For years, condoms have been one of the most effective ways to prevent the sexual transmission of HIV infection. Recently, a new way to prevent HIV transmission has come about: PrEP.
PrEP stands for Pre-Exposure Prophylaxis, which basically means that individuals who are at-risk of being exposed to HIV can protect themselves before that happens.
How PrEP Works
PrEP is a pill prescribed by a doctor that is taken daily to prevent HIV infection. The pill must be taken before exposure in order to be effective. PrEP is recommended for a full range of persons who are at a higher risk for getting HIV, including:
- Men who have unprotected sex with men
- Women who have unprotected sex with men
- Sex workers
- Intravenous drug users
PrEP can be confused with PEP, also known as post-exposure prophylaxis, which stands for post-exposure prophylaxis. The difference is that PEP is taken after exposure has occurred, while PrEP is taken before exposure to limit the ability to transmit the virus in the first place.
How Long Do You Take It?
Most people take PrEP in “seasons.” This means that at some times in your life, it may make sense to take PrEP. While at other times, you may not need it at all. PrEP only works if you take it at the same time every day and it is NOT a substitute for condoms.

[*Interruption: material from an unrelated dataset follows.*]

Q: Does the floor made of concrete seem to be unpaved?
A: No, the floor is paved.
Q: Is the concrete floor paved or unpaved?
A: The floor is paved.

Does it Start Working Right Away?
According the CDC, PrEP offers maximum protection after it has been in the blood stream for 20 days. If you start taking PrEP, it is recommended to still use condoms, especially before the 20 day mark.
Who Can Get PrEP?
Absolutely anyone who is at risk to get HIV can be prescribed PrEP. It is highly encouraged for discordant couples. UNM Truman Health Services can prescribe and dispense PrEP medication for discordant couples and other individuals at risk for HIV.